- Given information
━━━━━━━━━━━━━━━━━━━━

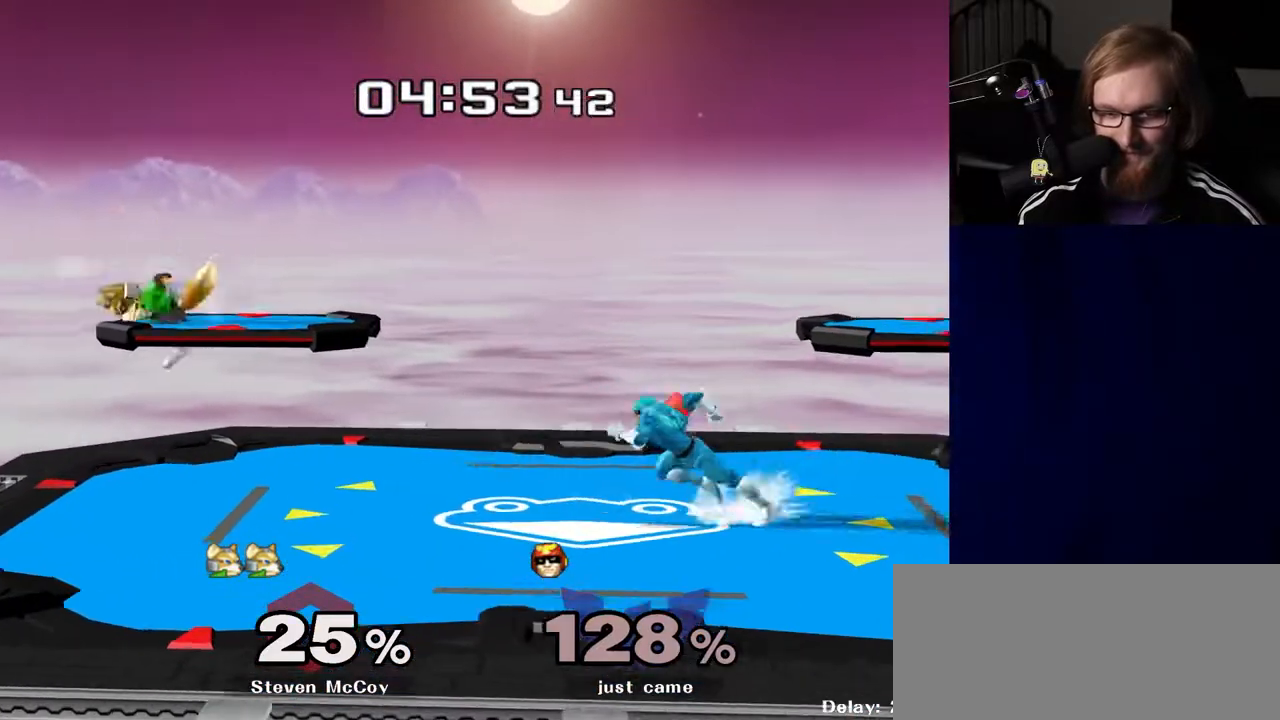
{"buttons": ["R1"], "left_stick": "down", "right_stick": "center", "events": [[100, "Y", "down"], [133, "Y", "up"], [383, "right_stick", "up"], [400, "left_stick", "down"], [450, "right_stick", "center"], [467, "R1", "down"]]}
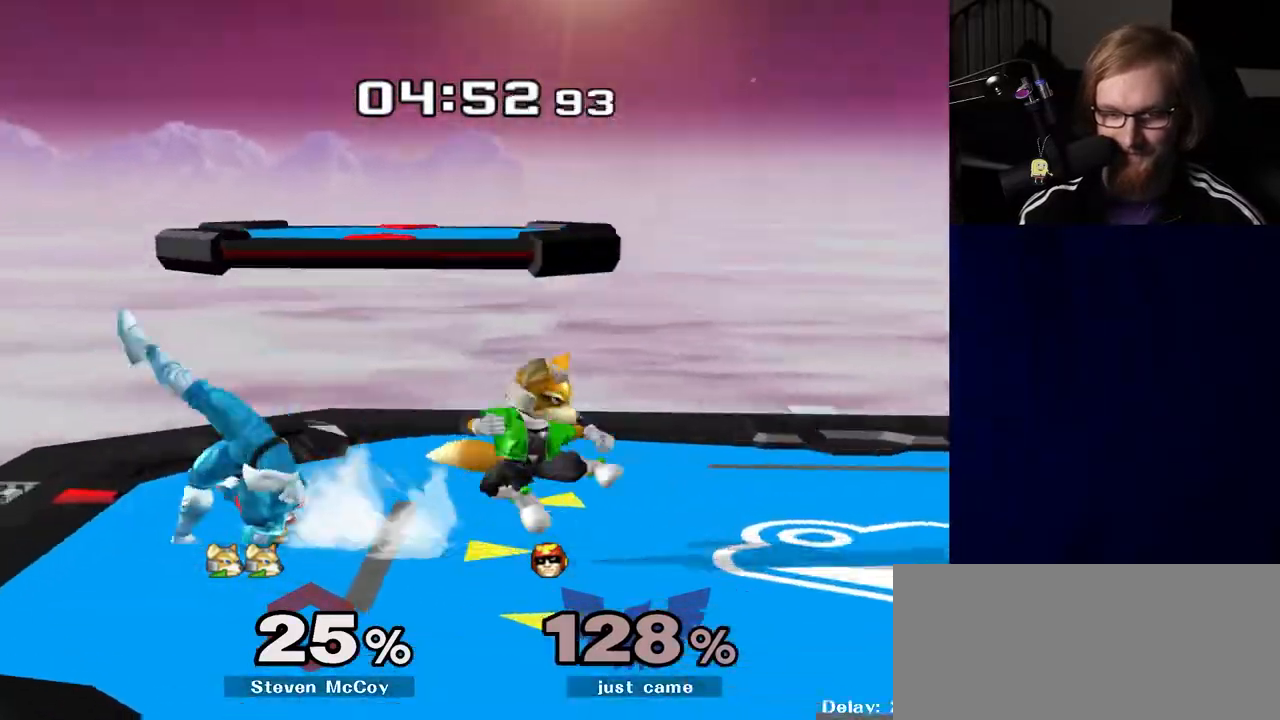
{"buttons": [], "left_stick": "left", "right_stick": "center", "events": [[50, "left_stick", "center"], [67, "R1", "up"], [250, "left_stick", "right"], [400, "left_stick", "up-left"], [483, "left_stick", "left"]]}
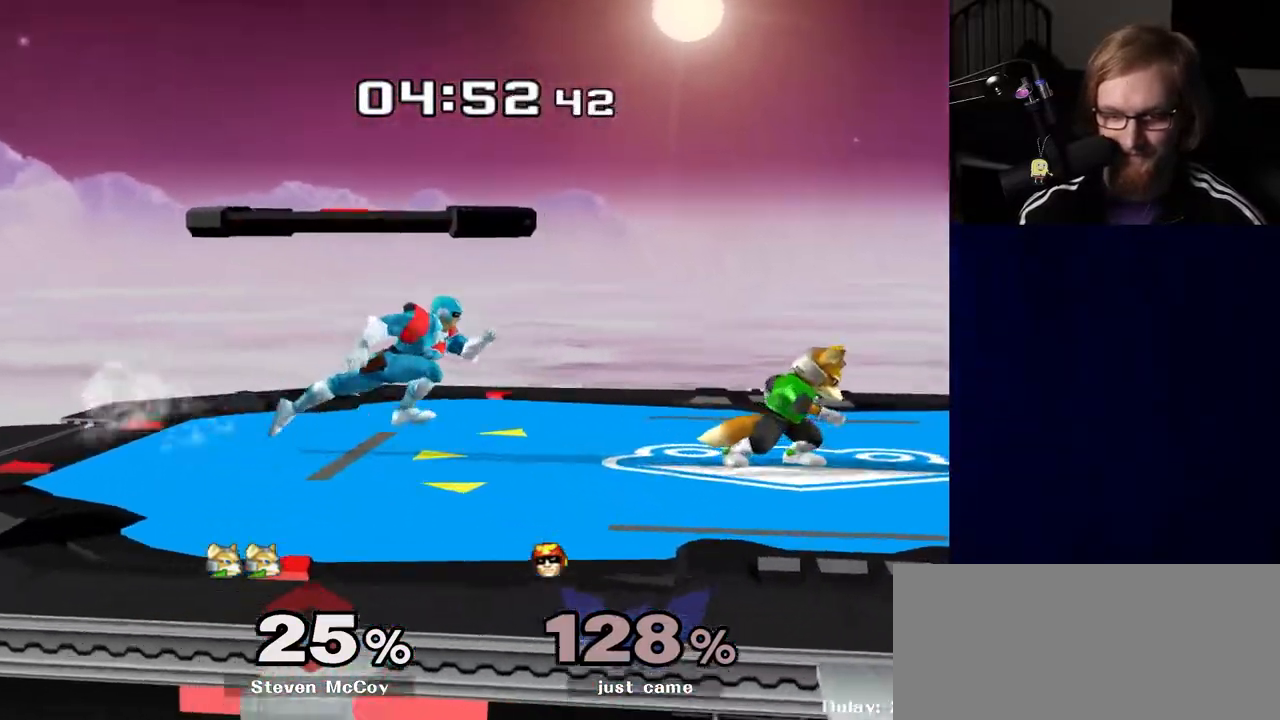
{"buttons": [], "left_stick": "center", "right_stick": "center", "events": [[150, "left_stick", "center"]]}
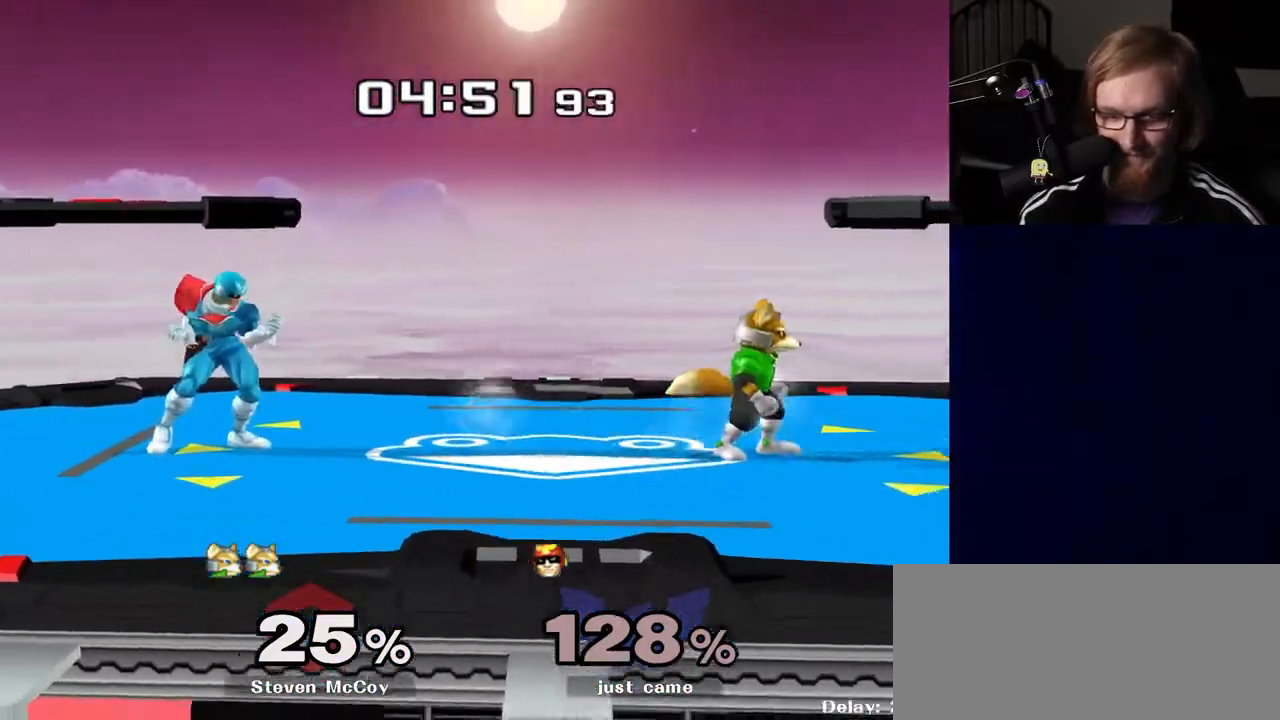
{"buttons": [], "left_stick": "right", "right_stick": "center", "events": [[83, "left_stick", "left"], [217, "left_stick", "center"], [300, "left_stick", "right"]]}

━━━━━━━━━━━━━━━━━━━━

- Task prompt
Except for the pictures, give all the material above again verbatim.

- Solution below
{"buttons": ["R1"], "left_stick": "down", "right_stick": "center", "events": [[100, "Y", "down"], [133, "Y", "up"], [383, "right_stick", "up"], [400, "left_stick", "down"], [450, "right_stick", "center"], [467, "R1", "down"]]}
{"buttons": [], "left_stick": "left", "right_stick": "center", "events": [[50, "left_stick", "center"], [67, "R1", "up"], [250, "left_stick", "right"], [400, "left_stick", "up-left"], [483, "left_stick", "left"]]}
{"buttons": [], "left_stick": "center", "right_stick": "center", "events": [[150, "left_stick", "center"]]}
{"buttons": [], "left_stick": "right", "right_stick": "center", "events": [[83, "left_stick", "left"], [217, "left_stick", "center"], [300, "left_stick", "right"]]}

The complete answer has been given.